• RECORDS:

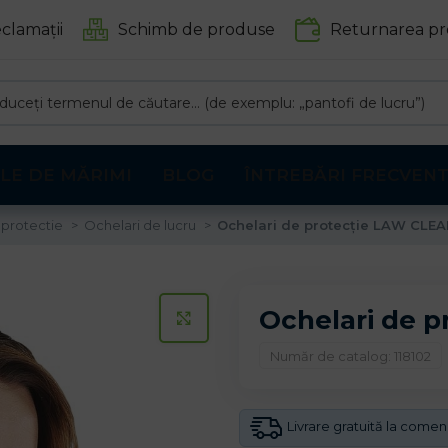
clamații
Schimb de produse
Returnarea pr
LE DE MĂRIMI
BLOG
ÎNTREBĂRI FRECVEN
 protectie
Ochelari de lucru
Ochelari de protecție LAW CLEA
Ochelari de 
CLICK PENTRU A MARI
Număr de catalog: 118102
Livrare gratuită la come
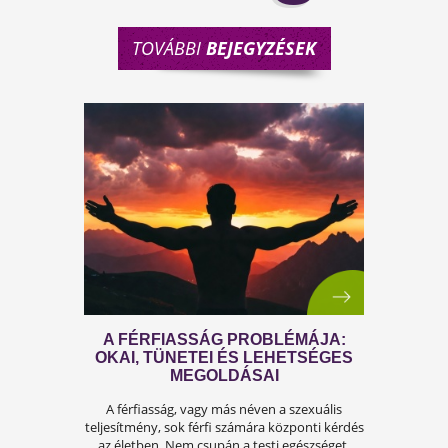
TOVÁBBI
BEJEGYZÉSEK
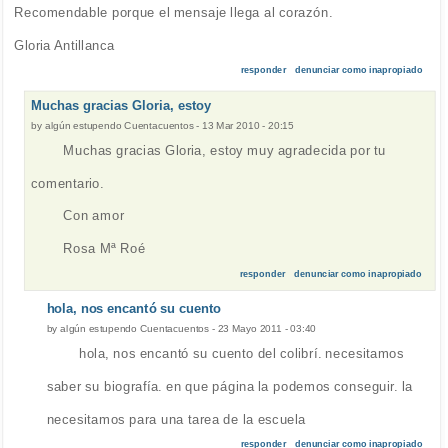
Recomendable porque el mensaje llega al corazón.
Gloria Antillanca
responder
denunciar como inapropiado
Muchas gracias Gloria, estoy
by
algún estupendo Cuentacuentos
-
13 Mar 2010 - 20:15
Muchas gracias Gloria, estoy muy agradecida por tu
comentario.
Con amor
Rosa Mª Roé
responder
denunciar como inapropiado
hola, nos encantó su cuento
by
algún estupendo Cuentacuentos
-
23 Mayo 2011 - 03:40
hola, nos encantó su cuento del colibrí. necesitamos
saber su biografía. en que página la podemos conseguir. la
necesitamos para una tarea de la escuela
responder
denunciar como inapropiado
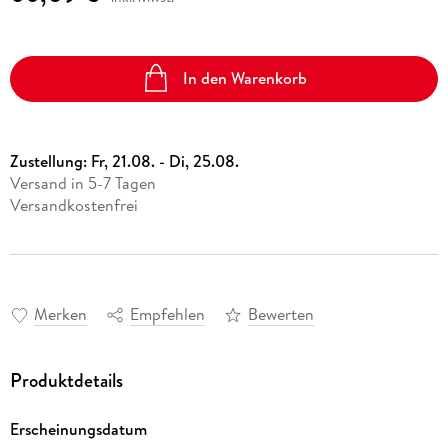
In den Warenkorb
Zustellung:
Fr, 21.08. - Di, 25.08.
Versand in 5-7 Tagen
Versandkostenfrei
Merken
Empfehlen
Bewerten
Produktdetails
Erscheinungsdatum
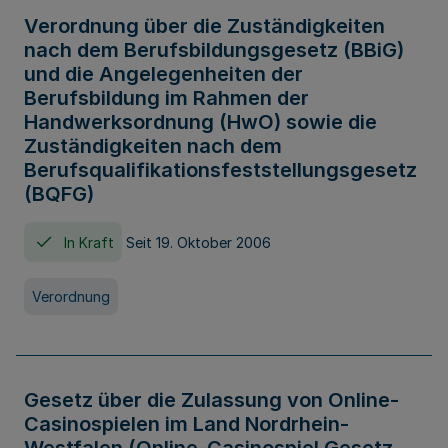
Verordnung über die Zuständigkeiten
nach dem Berufsbildungsgesetz (BBiG)
und die Angelegenheiten der
Berufsbildung im Rahmen der
Handwerksordnung (HwO) sowie die
Zuständigkeiten nach dem
Berufsqualifikationsfeststellungsgesetz
(BQFG)
In Kraft
Seit 19. Oktober 2006
Verordnung
Gesetz über die Zulassung von Online-
Casinospielen im Land Nordrhein-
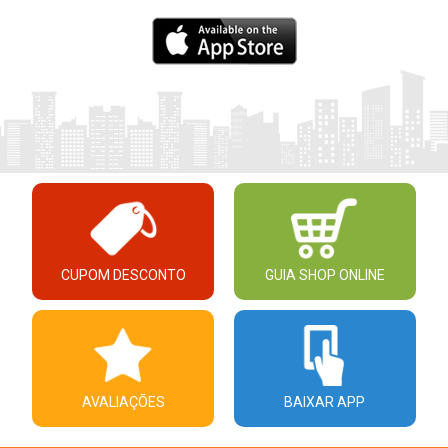
CUPOM DESCONTO
GUIA SHOP ONLINE
AVALIAÇÕES
BAIXAR APP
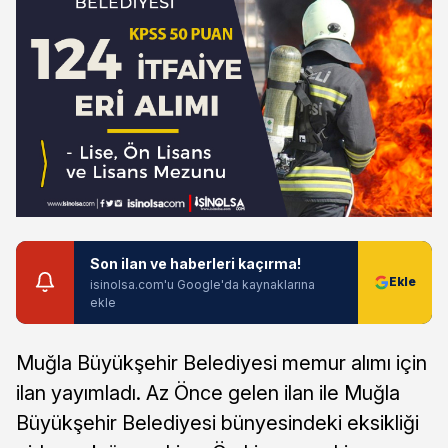
Son ilan ve haberleri kaçırma!
isinolsa.com'u Google'da kaynaklarına
ekle
Muğla Büyükşehir Belediyesi memur alımı için
ilan yayımladı. Az Önce gelen ilan ile Muğla
Büyükşehir Belediyesi bünyesindeki eksikliği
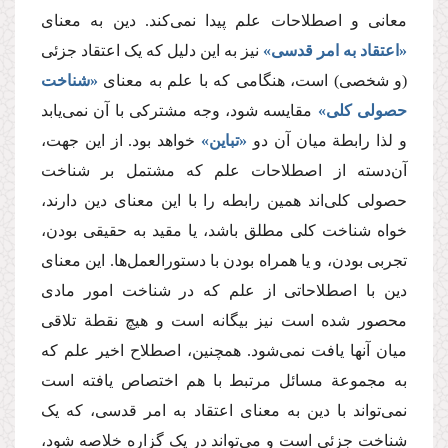
معانی و اصطلاحات علم پیدا نمی‌کند. دین به معنای
«اعتقاد به امر قدسی»
نیز به این دلیل که یک اعتقاد جزئی
(و شخصی) است، هنگامی که با علم به معنای
«شناخت
حصولی کلی»
مقایسه شود، وجه مشترکی با آن نمی‌یابد
و لذا رابطة میان آن دو
«تباین»
خواهد بود. از این جهت،
آن‌دسته از اصطلاحات علم که مشتمل بر شناخت
حصولی کلی‌اند همین رابطه را با این معنای دین دارند،
خواه شناخت کلی مطلق باشد، یا مقید به حقیقی بودن،
تجربی بودن، و یا همراه بودن با دستورالعمل‌ها. این معنای
دین با اصطلاحاتی از علم که در شناخت‌ امور مادی
محصور شده است نیز بیگانه است و هیچ نقطة تلاقی
میان آنها یافت نمی‌شود. همچنین، اصطلاح اخیر علم که
به مجموعة مسائل مرتبط با هم اختصاص یافته است
نمی‌تواند با دین به معنای اعتقاد به امر قدسی، که یک
شناخت جزئی است و می‌تواند در یک گزاره خلاصه شود،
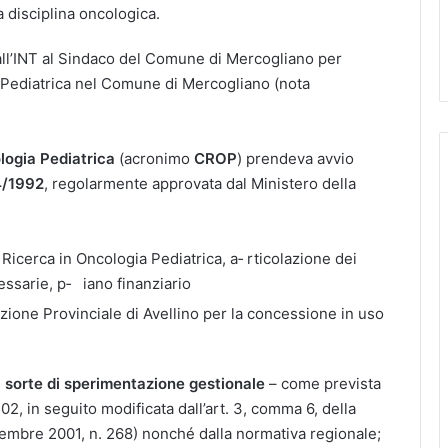
a disciplina oncologica.
ll’INT al Sindaco del Comune di Mercogliano per
ia Pediatrica nel Comune di Mercogliano (nota
logia Pediatrica
(acronimo
CROP
) prendeva avvio
4/1992
, regolarmente approvata dal Ministero della
 Ricerca in Oncologia Pediatrica, a‐ rticolazione dei
essarie, p‐ iano finanziario
ione Provinciale di Avellino per la concessione in uso
 sorte di sperimentazione gestionale
– come prevista
2, in seguito modificata dall’art. 3, comma 6, della
mbre 2001, n. 268) nonché dalla normativa regionale;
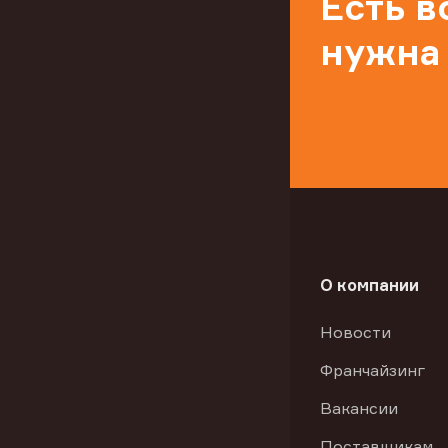
Есть 
нужна
О компании
Новости
Франчайзинг
Вакансии
Поставщикам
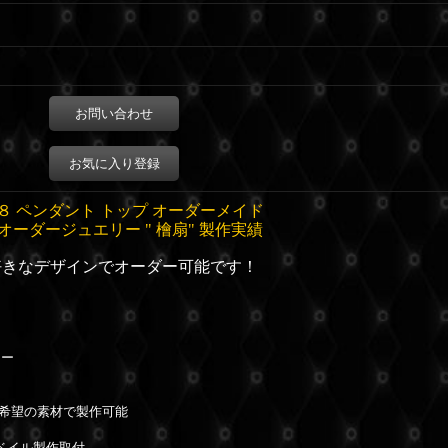
お問い合わせ
お気に入り登録
８ ペンダント トップ オーダーメイド
オーダージュエリー " 檜扇" 製作実績
好きなデザインでオーダー可能です！
リー
※ご希望の素材で製作可能
ベイル製作取付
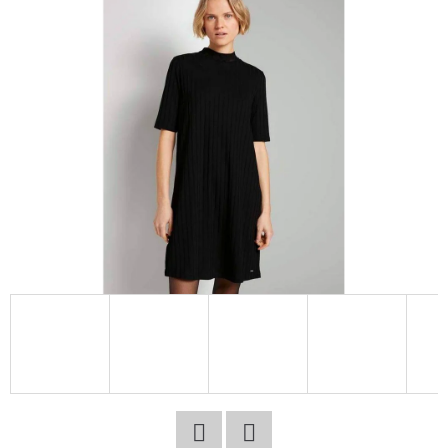
E
T
E
N
A
J
Í
T
?
HLEDAT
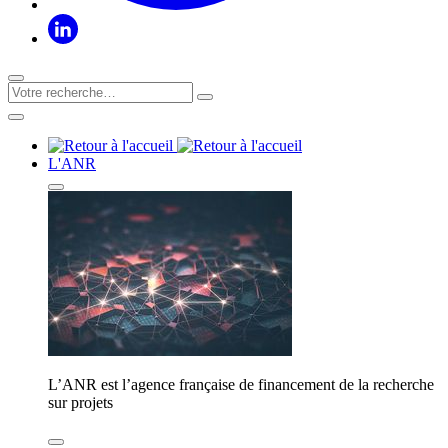
L'ANR
L’ANR est l’agence française de financement de la recherche
sur projets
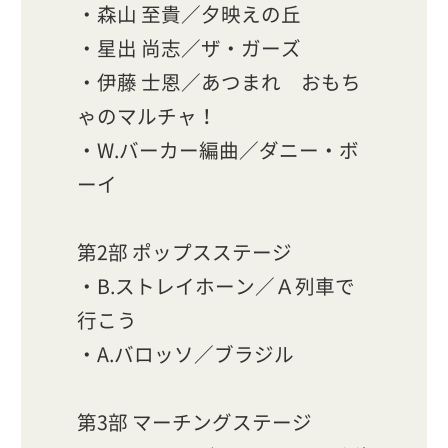
・森山 至貴／夕映えの丘
・星出 尚志／ザ・ガーズ
・伊藤 士恩／あつまれ おもち
ゃのマルチャ！
・W.バーカー編曲／ダニー・ボ
ーイ
第2部 ポップスステージ
・B.ストレイホーン／Ａ列車で
行こう
・A.バロッソ／ブラジル
第3部 マーチングステージ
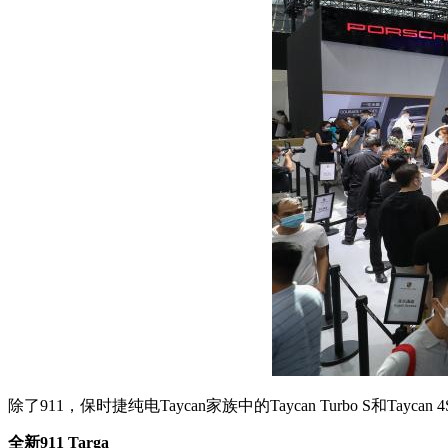
除了911，保时捷纯电Taycan家族中的Taycan Turbo S和Tayc
全新911 Targa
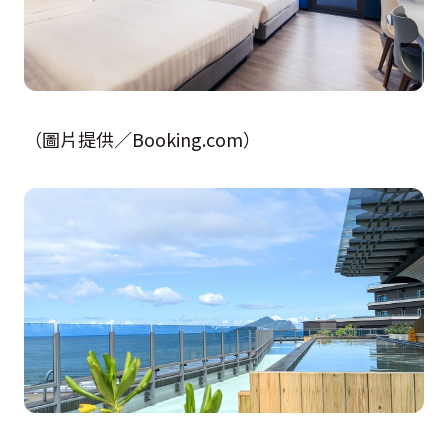
（圖片提供／Booking.com）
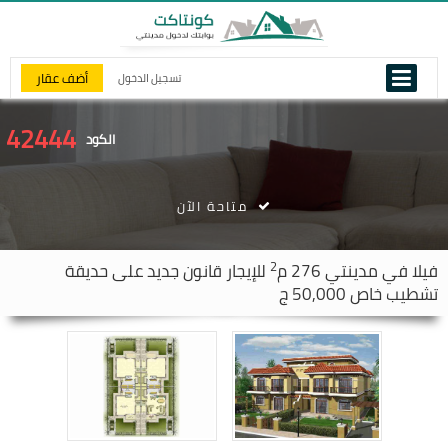
أضف عقار
تسجيل الدخول
42444
الكود
متاحة الآن
2
فيلا في
مدينتي
276 م
للإيجار قانون جديد على حديقة
تشطيب خاص 50,000 ج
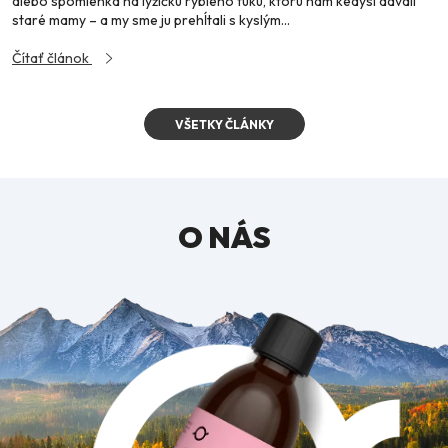
alebo spomienka na lyžičku rybieho tuku, ktorú nám kedysi dávali
staré mamy – a my sme ju prehĺtali s kyslým...
Čítať článok
VŠETKY ČLÁNKY
O NÁS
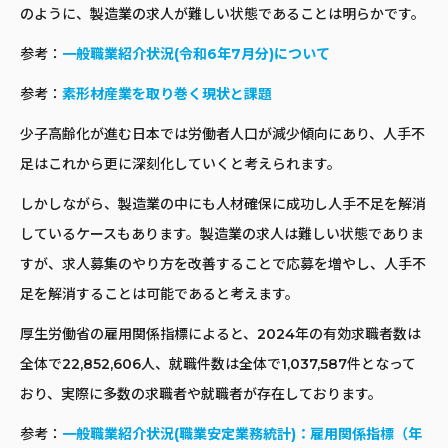
のように、製造業の求人が難しい状態であることは明らかです。
参考：
一般職業紹介状況(令和6年7月分)について
参考：
素形材産業を取り巻く現状と課題
少子高齢化が進む日本では労働者人口が減少傾向にあり、人手不
足はこれから更に深刻化していくと考えられます。
しかしながら、製造業の中にも人材確保に成功し人手不足を解消
しているケースもあります。製造業の求人は難しい状態でありま
すが、求人募集のやり方を改善することで応募を増やし、人手不
足を解消することは可能であると考えます。
厚生労働省の雇用関係指標によると、2024年の有効求職者数は
全体で22,852,606人、就職件数は全体で1,037,587件となって
おり、実際に多数の求職者や就職者が存在しております。
参考：
一般職業紹介状況(職業安定業務統計)：雇用関係指標（年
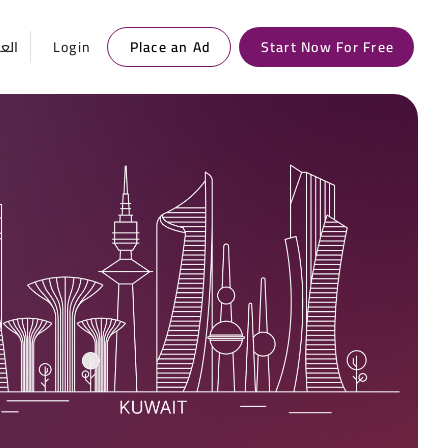
Start Now For Free
Place an Ad
Login
العر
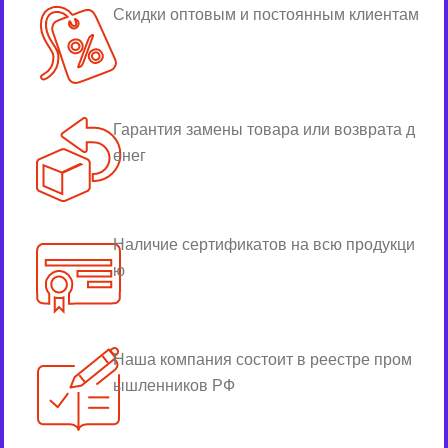
Скидки оптовым и постоянным клиентам
Гарантия замены товара или возврата д
енег
Наличие сертификатов на всю продукци
ю
Наша компания состоит в реестре пром
ышленников РФ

• EXERCISE: Find all lines in the records that hold the word "Pediatrica". Copy them.

• PROBLEM SOLUTION:
ia Pediatrica nel Comune di Mercogliano (nota
logia Pediatrica
 Ricerca in Oncologia Pediatrica, a‐ rticolazione dei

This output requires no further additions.